START Task material

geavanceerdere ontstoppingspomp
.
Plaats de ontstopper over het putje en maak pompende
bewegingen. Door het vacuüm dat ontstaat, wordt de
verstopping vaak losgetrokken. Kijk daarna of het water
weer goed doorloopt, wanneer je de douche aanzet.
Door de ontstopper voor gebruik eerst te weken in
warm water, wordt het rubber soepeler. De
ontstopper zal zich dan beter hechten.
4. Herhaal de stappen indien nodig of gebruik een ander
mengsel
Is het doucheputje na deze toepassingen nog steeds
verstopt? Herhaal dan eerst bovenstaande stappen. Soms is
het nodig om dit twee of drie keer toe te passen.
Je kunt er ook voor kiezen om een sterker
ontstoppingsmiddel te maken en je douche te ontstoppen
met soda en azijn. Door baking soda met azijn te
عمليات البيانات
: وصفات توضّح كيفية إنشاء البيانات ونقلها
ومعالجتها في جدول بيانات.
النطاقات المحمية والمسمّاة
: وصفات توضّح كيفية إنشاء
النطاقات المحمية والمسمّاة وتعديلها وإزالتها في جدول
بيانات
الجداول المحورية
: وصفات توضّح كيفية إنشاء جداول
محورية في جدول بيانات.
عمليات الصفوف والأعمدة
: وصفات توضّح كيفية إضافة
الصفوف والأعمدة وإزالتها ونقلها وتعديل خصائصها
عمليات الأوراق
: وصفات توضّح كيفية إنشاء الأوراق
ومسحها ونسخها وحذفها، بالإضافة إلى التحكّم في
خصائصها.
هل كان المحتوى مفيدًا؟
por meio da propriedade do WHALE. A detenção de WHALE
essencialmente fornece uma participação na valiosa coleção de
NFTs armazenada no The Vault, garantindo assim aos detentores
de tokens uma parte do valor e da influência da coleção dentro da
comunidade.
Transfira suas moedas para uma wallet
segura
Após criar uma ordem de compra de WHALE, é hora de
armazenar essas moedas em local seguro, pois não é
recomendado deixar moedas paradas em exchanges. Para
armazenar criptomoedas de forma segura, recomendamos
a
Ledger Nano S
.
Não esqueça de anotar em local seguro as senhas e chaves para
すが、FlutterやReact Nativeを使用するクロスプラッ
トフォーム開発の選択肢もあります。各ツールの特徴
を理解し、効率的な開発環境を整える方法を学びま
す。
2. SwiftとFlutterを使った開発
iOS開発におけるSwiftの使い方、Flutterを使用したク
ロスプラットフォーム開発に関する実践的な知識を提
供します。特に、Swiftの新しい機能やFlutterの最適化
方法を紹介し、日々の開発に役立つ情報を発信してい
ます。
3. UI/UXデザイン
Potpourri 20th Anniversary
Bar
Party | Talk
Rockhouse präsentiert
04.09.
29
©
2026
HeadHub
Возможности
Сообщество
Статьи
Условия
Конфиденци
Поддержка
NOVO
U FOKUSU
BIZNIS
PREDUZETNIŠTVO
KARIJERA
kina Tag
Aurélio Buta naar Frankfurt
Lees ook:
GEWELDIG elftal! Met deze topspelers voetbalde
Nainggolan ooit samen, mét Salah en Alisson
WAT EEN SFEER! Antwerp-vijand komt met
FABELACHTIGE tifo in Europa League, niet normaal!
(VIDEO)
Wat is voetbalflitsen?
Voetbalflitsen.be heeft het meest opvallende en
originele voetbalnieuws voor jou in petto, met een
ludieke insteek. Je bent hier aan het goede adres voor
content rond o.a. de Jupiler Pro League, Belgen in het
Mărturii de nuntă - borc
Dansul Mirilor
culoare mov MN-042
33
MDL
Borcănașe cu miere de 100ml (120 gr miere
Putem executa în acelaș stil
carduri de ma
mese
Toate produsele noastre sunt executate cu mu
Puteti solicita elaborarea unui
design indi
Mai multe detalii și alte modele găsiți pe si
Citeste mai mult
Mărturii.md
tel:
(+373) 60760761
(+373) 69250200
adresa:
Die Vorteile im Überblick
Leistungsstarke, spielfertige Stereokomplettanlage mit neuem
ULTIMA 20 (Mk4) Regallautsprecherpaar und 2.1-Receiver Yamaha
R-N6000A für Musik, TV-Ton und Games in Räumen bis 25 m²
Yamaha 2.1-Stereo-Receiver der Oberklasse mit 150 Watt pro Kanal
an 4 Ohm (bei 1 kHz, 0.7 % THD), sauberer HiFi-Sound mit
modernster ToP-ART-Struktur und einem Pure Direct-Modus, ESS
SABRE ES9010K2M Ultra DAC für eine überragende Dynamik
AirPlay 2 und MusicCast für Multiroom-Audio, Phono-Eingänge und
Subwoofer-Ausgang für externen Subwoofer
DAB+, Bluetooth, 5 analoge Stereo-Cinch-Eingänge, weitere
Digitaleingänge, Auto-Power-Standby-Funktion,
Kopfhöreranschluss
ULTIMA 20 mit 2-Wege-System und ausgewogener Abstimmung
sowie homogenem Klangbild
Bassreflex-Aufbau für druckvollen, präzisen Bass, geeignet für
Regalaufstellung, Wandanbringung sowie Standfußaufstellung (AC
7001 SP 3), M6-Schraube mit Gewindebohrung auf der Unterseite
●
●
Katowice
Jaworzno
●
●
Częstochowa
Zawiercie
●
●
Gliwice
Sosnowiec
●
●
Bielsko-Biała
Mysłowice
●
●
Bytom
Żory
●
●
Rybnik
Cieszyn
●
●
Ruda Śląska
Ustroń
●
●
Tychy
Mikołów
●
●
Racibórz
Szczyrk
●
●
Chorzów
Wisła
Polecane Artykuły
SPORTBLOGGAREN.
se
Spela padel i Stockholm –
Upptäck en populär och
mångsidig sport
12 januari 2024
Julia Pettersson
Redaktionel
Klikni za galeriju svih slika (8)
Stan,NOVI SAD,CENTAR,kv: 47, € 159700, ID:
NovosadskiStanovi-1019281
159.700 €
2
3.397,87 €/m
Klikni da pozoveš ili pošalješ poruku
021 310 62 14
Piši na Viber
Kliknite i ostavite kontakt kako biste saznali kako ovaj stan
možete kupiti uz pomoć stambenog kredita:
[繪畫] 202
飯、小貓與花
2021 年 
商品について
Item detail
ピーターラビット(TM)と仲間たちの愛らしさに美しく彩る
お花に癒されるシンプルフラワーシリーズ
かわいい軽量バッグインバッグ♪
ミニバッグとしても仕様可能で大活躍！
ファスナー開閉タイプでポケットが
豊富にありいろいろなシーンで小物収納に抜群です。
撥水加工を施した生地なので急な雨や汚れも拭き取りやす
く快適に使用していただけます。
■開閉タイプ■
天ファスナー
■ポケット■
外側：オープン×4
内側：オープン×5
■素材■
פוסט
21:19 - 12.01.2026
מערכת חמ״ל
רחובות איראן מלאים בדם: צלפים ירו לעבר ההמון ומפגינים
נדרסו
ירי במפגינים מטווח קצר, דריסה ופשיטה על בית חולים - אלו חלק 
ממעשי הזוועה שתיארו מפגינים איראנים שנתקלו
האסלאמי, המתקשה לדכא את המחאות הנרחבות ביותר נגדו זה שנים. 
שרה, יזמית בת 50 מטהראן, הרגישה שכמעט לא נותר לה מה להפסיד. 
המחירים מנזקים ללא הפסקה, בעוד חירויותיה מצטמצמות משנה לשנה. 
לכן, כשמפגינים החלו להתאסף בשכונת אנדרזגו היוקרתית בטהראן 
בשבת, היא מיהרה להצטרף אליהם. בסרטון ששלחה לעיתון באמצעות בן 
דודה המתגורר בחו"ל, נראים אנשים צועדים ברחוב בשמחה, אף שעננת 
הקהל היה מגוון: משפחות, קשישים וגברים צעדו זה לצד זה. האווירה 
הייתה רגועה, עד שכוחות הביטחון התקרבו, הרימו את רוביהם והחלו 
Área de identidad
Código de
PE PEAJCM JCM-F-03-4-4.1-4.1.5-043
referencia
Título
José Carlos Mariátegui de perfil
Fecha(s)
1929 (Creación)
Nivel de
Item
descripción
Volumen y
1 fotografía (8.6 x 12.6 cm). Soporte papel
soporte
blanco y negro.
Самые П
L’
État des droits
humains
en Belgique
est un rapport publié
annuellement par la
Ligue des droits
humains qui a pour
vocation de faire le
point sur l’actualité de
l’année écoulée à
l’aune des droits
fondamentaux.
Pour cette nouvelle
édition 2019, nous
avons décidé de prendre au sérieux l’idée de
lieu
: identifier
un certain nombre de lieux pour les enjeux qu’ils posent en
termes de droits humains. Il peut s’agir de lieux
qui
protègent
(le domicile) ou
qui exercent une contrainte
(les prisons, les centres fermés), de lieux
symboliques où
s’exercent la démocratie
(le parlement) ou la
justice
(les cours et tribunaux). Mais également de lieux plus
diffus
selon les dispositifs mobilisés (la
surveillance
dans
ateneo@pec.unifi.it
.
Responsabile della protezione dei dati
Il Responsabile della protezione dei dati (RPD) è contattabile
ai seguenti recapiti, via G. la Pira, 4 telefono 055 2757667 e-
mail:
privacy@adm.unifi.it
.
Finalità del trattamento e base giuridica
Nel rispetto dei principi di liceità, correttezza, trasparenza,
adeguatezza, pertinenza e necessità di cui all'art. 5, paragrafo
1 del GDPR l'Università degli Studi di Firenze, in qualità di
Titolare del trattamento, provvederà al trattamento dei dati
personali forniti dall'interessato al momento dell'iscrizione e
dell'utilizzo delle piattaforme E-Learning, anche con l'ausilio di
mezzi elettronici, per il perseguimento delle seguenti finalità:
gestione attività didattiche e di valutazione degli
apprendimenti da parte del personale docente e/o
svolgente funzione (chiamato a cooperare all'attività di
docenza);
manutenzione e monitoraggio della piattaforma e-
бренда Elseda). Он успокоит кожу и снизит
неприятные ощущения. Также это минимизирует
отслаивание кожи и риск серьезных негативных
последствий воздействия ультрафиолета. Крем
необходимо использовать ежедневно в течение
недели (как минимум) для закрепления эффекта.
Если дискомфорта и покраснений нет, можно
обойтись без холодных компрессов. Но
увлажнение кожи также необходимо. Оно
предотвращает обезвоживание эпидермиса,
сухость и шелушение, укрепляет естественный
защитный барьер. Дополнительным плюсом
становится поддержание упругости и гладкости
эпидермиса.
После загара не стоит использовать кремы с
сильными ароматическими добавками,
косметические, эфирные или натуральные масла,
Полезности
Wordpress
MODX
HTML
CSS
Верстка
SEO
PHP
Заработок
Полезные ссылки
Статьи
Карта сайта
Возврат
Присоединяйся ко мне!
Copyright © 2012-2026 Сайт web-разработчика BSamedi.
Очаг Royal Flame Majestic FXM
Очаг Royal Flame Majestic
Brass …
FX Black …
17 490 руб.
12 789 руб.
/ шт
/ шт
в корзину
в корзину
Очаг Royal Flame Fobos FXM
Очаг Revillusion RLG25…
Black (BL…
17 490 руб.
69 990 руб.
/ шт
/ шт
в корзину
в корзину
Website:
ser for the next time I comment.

END Task material

- Exercise description: Set out the data from its first line up to and including the line with "4. Herhaal de" as a Markdown table with the columns Row and Text. Number each line in Row and omit blank lines.

- Exercise answer:
| Row | Text |
|---|---|
| 1 | geavanceerdere ontstoppingspomp |
| 2 | . |
| 3 | Plaats de ontstopper over het putje en maak pompende |
| 4 | bewegingen. Door het vacuüm dat ontstaat, wordt de |
| 5 | verstopping vaak losgetrokken. Kijk daarna of het water |
| 6 | weer goed doorloopt, wanneer je de douche aanzet. |
| 7 | Door de ontstopper voor gebruik eerst te weken in |
| 8 | warm water, wordt het rubber soepeler. De |
| 9 | ontstopper zal zich dan beter hechten. |
| 10 | 4. Herhaal de stappen indien nodig of gebruik een ander |